→ Directions
According to the text on LightGBM in AnalyticDB, what advantage does LightGBM on Spark have over XGBoost and CatBoost on a single device?

** Opening Text block **

Use LightGBM to implement classification models in data mining based on GBDT - AnalyticDB

In data mining scenarios such as advertisement click prediction, game user payment or churn prediction, and automatic email classification, you need to train classification models based on historical data to predict subsequent behaviors. You can use AnalyticDB for MySQL Spark and LightGBM to train Gradient Boosting Decision Tree (GBDT) models for data classification and prediction. Compared with XGBoost and CatBoost on a single device, LightGBM on Spark leverages distributed computing to efficiently process TB-scale data. This topic describes how to train GBDT models by using LightGBM for effective data classification and prediction.

Prerequisites

An AnalyticDB for MySQL Enterprise Edition, Basic Edition, or Data Lakehouse Edition cluster is created.

** Closing Text block **
** Opening Dataset extract block **

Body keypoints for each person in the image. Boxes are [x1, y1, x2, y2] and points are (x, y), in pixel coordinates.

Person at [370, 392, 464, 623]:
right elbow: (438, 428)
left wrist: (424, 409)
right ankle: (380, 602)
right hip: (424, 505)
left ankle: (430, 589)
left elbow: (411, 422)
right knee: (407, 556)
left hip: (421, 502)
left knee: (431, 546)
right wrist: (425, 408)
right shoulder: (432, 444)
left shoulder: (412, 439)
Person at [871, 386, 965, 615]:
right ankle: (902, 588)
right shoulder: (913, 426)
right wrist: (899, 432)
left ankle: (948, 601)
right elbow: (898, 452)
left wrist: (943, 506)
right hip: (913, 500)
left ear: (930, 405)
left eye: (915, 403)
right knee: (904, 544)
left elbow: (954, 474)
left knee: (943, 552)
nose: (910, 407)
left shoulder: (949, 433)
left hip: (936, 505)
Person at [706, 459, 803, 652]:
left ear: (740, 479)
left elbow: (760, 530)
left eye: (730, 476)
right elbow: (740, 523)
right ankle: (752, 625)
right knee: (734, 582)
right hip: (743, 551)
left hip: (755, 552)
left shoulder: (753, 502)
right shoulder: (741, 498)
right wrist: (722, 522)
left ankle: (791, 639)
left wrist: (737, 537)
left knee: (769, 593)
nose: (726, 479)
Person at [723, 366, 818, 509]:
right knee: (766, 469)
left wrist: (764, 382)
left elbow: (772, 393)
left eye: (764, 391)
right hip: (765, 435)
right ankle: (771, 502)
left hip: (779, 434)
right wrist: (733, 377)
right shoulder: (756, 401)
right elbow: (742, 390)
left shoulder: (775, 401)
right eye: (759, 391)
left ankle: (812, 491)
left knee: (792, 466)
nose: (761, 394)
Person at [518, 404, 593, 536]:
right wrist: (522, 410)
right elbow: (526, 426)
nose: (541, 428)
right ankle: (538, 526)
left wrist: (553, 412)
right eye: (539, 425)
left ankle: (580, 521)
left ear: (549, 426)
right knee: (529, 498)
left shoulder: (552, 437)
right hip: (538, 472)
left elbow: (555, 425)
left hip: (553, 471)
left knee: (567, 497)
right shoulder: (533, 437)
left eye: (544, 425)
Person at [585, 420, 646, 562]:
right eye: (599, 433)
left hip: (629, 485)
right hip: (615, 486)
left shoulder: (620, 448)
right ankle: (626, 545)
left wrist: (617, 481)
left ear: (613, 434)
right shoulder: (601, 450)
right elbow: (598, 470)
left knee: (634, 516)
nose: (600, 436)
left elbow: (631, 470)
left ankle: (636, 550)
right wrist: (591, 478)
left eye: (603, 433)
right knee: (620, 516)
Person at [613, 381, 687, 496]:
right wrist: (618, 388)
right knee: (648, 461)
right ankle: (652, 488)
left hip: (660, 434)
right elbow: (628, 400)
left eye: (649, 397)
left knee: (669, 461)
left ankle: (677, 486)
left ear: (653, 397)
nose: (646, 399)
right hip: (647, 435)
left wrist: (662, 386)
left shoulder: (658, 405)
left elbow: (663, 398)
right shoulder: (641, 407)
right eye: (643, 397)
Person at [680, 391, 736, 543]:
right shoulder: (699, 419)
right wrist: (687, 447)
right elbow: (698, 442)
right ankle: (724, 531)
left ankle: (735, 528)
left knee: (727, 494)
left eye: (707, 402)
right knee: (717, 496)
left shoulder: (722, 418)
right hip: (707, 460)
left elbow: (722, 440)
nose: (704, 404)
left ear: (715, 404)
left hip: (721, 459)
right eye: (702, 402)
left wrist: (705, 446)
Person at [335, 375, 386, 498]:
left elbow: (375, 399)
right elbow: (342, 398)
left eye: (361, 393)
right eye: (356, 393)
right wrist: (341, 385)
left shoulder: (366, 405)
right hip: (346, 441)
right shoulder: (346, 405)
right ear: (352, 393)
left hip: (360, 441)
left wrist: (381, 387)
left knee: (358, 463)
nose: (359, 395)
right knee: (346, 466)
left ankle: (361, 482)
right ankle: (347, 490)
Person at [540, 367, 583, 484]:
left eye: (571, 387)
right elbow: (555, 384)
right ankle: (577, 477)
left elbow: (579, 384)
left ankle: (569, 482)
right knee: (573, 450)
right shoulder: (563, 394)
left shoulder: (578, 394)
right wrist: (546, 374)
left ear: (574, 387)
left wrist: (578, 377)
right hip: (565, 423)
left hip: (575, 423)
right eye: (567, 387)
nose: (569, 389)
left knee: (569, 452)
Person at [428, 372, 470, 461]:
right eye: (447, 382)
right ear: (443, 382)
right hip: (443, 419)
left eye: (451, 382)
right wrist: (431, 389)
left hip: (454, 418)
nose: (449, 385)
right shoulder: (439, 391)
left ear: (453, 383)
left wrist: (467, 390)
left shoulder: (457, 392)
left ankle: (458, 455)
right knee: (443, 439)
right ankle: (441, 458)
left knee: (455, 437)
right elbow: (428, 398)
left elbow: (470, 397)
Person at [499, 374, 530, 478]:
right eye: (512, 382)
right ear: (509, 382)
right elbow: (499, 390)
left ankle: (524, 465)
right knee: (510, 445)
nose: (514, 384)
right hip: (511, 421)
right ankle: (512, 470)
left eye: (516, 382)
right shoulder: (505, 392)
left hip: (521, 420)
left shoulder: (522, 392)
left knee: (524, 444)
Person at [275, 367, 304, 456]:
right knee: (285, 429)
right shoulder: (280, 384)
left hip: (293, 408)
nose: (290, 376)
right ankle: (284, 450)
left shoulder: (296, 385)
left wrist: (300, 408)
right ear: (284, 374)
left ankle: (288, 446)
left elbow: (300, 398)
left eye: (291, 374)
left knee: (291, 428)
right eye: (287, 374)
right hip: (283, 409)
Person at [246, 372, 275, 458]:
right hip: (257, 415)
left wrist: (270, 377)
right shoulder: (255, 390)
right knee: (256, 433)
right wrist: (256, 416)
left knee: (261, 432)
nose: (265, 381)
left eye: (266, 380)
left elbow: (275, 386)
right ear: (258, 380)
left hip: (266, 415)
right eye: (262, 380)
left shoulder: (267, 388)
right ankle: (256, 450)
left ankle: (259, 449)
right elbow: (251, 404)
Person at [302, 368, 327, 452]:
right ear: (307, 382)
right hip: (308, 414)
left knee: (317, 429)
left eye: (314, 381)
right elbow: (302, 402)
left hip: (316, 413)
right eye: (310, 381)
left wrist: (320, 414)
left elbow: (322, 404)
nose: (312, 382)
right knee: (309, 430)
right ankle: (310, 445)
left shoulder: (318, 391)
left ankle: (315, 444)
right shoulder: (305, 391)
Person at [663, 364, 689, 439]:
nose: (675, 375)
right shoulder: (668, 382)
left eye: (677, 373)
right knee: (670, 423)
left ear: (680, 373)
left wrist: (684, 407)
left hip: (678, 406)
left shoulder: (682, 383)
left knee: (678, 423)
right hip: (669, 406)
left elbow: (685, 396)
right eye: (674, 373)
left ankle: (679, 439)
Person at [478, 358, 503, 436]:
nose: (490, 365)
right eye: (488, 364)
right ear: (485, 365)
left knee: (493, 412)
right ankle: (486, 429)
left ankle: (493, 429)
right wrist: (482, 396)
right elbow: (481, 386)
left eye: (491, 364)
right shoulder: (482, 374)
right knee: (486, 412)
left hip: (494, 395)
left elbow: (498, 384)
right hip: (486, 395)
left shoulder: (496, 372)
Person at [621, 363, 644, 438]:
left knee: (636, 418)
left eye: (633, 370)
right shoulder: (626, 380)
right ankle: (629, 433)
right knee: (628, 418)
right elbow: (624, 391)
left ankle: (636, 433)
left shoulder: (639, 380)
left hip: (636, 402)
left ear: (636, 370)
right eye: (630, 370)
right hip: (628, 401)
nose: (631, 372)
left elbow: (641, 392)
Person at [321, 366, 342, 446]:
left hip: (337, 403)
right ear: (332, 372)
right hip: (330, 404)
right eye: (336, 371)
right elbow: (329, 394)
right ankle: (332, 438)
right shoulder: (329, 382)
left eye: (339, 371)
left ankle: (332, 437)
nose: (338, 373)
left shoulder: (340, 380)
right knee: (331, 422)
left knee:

** Closing Dataset extract block **

→ Result for this exercise
It uses distributed computing to process TB-scale data efficiently.